= Gary Woodward =

American author and professor (born 1946)

Gary C. Woodward (born July 12, 1946, in Denver, Colorado) is an American author and retired professor who has written about political communication, rhetoric and mass communication.

==Early life==
Woodward holds degrees in communication and rhetorical theory from California State University at Sacramento and the University of Pittsburgh (Ph.D. 1972). He has taught in both England and the United States.

==Career==
Woodward was a professor emeritus of rhetorical theory at The College of New Jersey (TCNJ). There, he taught courses in theories of persuasion, argumentation and debate, and the philosophy of communication, and served as chairperson of the Department of Communication Studies. He contributed to the definition of political communication and helped to distinguish the field from political science and mass media studies.

He co-authored two textbooks with Robert E. Denton, Jr.: Political Communication in America (first edition 1985, third edition 1999) and Persuasion and Influence in American Life (first edition 1988, eighth edition 2019). These books are used in communication courses at undergraduate and graduate levels, and have been cited in academic books and journals. Woodward is also the sole author of scholarly works on subjects including rhetorical theories, communications philosophy, political media, and listening.

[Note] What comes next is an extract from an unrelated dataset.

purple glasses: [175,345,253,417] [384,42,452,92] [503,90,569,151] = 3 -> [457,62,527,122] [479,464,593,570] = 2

Woodward's research has been supported by awards from the National Endowment for the Humanities, the John F. Kennedy Presidential Library, the Lyndon B. Johnson Presidential Library, CBS, and C-SPAN. He has published guest columns on communications topics for the Trenton Times and NJ.com. He is a member of the National Communication Association, Eastern Communication Association, New Jersey Council for the Humanities, and The Rhetoric Society of America. Woodward authors the blog theperfectresponse.com. and has written articles for several publications, including CNN.com, The Dallas Morning News, the Los Angeles Times, New York Times, and the Christian Science Monitor, among others.

==Selected works==
Authored works:

- Persuasive Encounters: Case Studies in Constructive Confrontation (1990)
- Perspectives on American Political Media (1997)
- Political Communication in America, 3rd edition (with Robert E. Denton, Jr.) (1999)
- The Idea of Identification (2003)
- Center Stage: Media and the Staging of American Politics (2007)
- The Perfect Response: Studies of The Rhetorical Personality (2010)
- The Rhetoric of Intention in Human Affairs (2013)
- Persuasion and Influence in American Life, 8th edition (with Robert E. Denton, Jr.) (2019)
- The Sonic Imperative: Sound in the Age of Screens (2021)

==Recognition==
Woodward was a fellow of the US National Endowment for the Humanities in 1980. He has held leadership positions at the National Communication Association and Eastern Communication Association and has been a speaker and panel chair at their conferences.

Upon its publication in 1986, Political Communication in America was highlighted in American Political Science Review, Presidential Studies Quarterly, Western Political Quarterly, and Journalism and Mass Communication Quarterly. Political Communication in America was selected in 1988 by the Department of Education Office of Educational Research and Improvement as one of thirty important books on "Governmental-Political Communication," and has been cited in scholarly work for over 35 years. Persuasion and Influence in American Life was examined in a meta-analysis published by Communication Education as an effective textbook for teaching persuasion techniques.

The Idea of Identification (2003) was reviewed by The Southern Communication Journal; The Perfect Response: Studies of The Rhetorical Personality (2010), was reviewed in Mass Communication and Society; and The Rhetoric of Intention in Human Affairs (2013) was reviewed by the Kenneth Burke Society. The Sonic Imperative: Sound in the Age of Screens (2021), was highlighted by a presentation to the Sarnoff Collection, a museum dedicated to RCA chairman David Sarnoff's life.

==Personal life==
Woodward lives in Lambertville, New Jersey.